Comcast-owned British broadcaster Sky has announced a major rebrand of its channel portfolio, including the retirement of its flagship channel Sky One.
The long-running channel, which was first launched in 1982, has, over the decades, been home to everything from new episodes of “The Simpsons” to the “Friends” reunion special. But from Sept. 1., Sky One will be replaced by a new linear-only flagship called Sky Showcase, which will sit in the same slot (106) on the EPG, and feature a selection of content from across Sky’s portfolio, including Sky Nature, Sky Crime, Sky Arts and Sky Documentaries, among others.
Other changes planned by the broadcaster include the launch of an entirely new channel, Sky Max, which the network says will be the home of “blockbuster entertainment,” and a fine tuning of Sky Comedy, which launched in January 2020, to include British offerings in addition to U.S. ones.
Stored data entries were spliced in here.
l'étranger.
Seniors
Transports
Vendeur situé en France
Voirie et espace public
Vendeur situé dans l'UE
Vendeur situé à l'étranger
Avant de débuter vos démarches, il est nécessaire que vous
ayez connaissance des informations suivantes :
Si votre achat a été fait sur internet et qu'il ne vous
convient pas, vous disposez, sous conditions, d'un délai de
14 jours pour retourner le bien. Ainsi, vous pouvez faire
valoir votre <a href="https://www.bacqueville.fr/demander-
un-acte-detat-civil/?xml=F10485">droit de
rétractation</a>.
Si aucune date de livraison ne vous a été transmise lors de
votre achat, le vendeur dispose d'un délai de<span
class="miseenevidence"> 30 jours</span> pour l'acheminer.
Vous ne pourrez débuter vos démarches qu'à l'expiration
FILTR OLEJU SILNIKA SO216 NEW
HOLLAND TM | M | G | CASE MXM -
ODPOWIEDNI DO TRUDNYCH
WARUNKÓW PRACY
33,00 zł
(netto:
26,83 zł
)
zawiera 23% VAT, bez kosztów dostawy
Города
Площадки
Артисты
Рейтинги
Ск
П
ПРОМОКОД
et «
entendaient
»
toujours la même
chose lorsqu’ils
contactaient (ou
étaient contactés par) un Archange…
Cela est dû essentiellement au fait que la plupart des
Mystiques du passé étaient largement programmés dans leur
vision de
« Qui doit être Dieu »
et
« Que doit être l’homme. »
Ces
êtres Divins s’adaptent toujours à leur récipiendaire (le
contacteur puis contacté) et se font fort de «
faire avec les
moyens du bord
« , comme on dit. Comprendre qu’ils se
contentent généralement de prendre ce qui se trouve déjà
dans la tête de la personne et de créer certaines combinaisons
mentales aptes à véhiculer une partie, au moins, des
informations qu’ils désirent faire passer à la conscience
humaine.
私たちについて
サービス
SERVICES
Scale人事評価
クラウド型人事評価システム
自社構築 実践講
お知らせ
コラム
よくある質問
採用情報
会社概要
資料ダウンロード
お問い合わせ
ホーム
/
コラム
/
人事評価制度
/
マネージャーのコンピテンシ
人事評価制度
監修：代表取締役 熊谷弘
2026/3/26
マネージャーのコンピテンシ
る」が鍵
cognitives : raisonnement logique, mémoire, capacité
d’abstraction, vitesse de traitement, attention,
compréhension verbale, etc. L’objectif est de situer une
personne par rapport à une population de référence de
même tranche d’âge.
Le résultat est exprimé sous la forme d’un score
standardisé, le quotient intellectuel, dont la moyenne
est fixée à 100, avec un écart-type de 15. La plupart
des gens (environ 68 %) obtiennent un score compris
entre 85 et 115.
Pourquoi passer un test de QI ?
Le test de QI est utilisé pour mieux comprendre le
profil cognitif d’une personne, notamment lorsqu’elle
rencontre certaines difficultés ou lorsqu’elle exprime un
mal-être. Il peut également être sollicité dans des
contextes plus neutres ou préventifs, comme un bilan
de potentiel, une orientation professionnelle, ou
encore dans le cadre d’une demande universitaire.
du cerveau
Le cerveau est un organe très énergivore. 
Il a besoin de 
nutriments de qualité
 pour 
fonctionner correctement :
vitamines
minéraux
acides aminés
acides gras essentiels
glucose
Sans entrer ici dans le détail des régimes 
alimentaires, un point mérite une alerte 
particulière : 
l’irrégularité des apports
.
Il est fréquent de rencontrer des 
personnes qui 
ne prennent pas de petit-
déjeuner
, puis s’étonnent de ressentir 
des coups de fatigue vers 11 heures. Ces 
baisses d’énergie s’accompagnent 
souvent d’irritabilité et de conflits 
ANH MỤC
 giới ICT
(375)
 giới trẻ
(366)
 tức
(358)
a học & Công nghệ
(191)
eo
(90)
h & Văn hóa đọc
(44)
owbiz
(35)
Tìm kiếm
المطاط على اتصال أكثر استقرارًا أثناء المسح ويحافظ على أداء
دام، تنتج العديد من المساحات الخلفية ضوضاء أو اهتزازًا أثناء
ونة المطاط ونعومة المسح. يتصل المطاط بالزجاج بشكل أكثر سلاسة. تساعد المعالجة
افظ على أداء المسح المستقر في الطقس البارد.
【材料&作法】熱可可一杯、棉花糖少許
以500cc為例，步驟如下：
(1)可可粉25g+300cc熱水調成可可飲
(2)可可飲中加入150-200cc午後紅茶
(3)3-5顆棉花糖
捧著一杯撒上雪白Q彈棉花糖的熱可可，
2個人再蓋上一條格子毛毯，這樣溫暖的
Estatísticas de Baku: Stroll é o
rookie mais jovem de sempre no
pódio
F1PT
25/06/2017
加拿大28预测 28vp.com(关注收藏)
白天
“We’d like to think of it as a bit of a time for a reset,” Sky’s director of program strategy, Jamie Morris, told Variety. “It’s been really successful year [for Sky One], so the content is stronger than ever. We just want to make our portfolio offering as clear as possible to customers.”
The vision for Sky Showcase, Morris explained, is to “bring in content from across our portfolio. And it’ll be curated, so at any one point you can see a documentary sat side by side with an arts program side by side a comedy or a drama. So it will be literally all of our [hero] content across Sky in one destination.”
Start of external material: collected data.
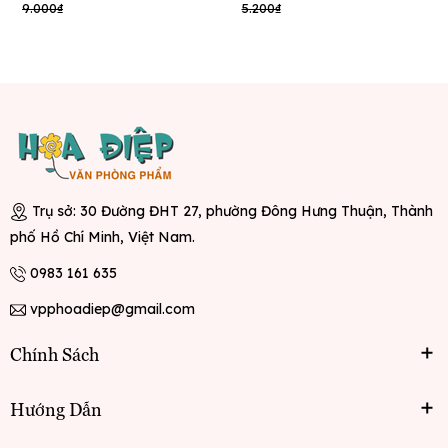
9.000₫
5.200₫
Trụ sở: 30 Đường ĐHT 27, phường Đông Hưng Thuận, Thành
phố Hồ Chí Minh, Việt Nam.
0983 161 635
vpphoadiep@gmail.com
Chính Sách
Hướng Dẫn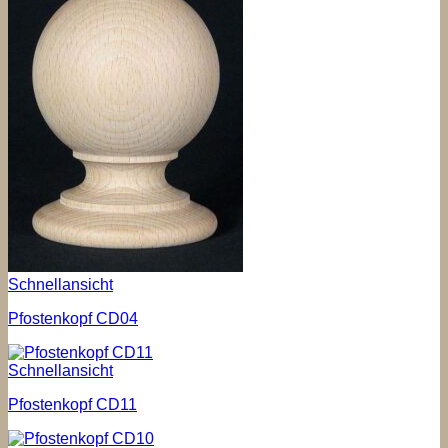
Schnellansicht
Pfostenkopf CD04
Schnellansicht
Pfostenkopf CD11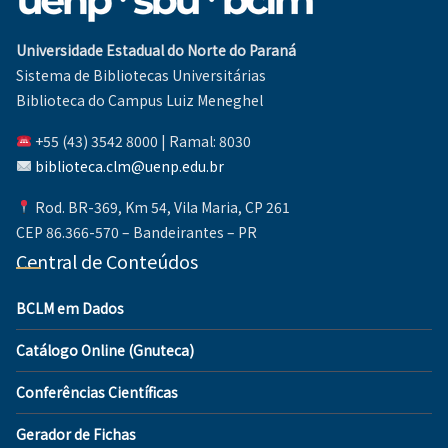
Universidade Estadual do Norte do Paraná
Sistema de Bibliotecas Universitárias
Biblioteca do Campus Luiz Meneghel
+55 (43) 3542 8000 | Ramal: 8030
biblioteca.clm@uenp.edu.br
Rod. BR-369, Km 54, Vila Maria, CP 261
CEP 86.366-570 – Bandeirantes – PR
Central de Conteúdos
BCLM em Dados
Catálogo Online (Gnuteca)
Conferências Científicas
Gerador de Fichas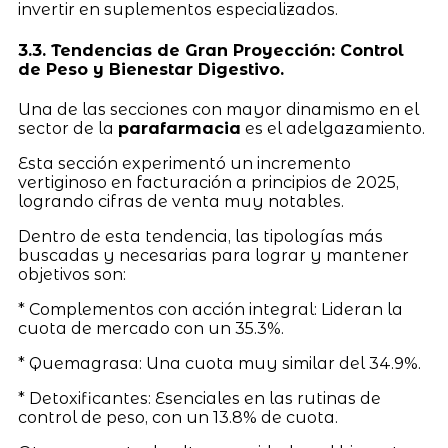
invertir en suplementos especializados.
3.3. Tendencias de Gran Proyección: Control
de Peso y Bienestar Digestivo.
Una de las secciones con mayor dinamismo en el
sector de la
parafarmacia
es el adelgazamiento.
Esta sección experimentó un incremento
vertiginoso en facturación a principios de 2025,
logrando cifras de venta muy notables.
Dentro de esta tendencia, las tipologías más
buscadas y necesarias para lograr y mantener
objetivos son:
* Complementos con acción integral: Lideran la
cuota de mercado con un 35.3%.
* Quemagrasa: Una cuota muy similar del 34.9%.
* Detoxificantes: Esenciales en las rutinas de
control de peso, con un 13.8% de cuota.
“Showcase is a very explicit name,” he added of the new moniker. “You know what it is, which is showcasing the best of Sky.”
Sky Max, meanwhile, will be both a channel and an “on-demand destination,” according to Morris. “And it will really be shorthand for ‘blockbuster entertainment,’ whether that’s in U.K. originals…or U.S. drama,” he said, pointing to titles such as “COBRA Cyberwar,” “The Flight Attendant” and “Never Mind the Buzzcocks,” which, according to Morris, will be a Sky Max-branded show in the future, as will “A League of Their Own” and “The Russell Howard Hour.”
Morris seemed clear, however, that there will be no overlap between Sky Max and Sky Atlantic, which he defined as “the home of U.S. premium drama, as in really chewy, grown-up drama” such as “Gangs of London” and “Landscapers.” Sky Max content is “really premium in values but entertainment at its heart.”
As for Sky Atlantic, although Sky’s long-standing deal with WarnerMedia looks increasingly unlikely to be renewed when it ends in 2025 (Warner has confirmed it will not roll out its SVOD service HBO Max in countries including the U.K. and Germany during the term of its existing output deal with Sky), Morris confirmed the broadcaster’s commitment to the channel. “Sky Atlantic is all about grown-up drama so we know there will always be a need for that,” he said. “And I think that will remain as such regardless of the future.”
In the meantime, Sky is focused on tightening up its genre-led approach to its portfolio. “Our channel brands are all about giving clear and concise messages to our customers,” Morris said. “I think there’s a lot of content out there and we want to be very clear with our customers that Sky stands for really premium originals, high quality and volume.”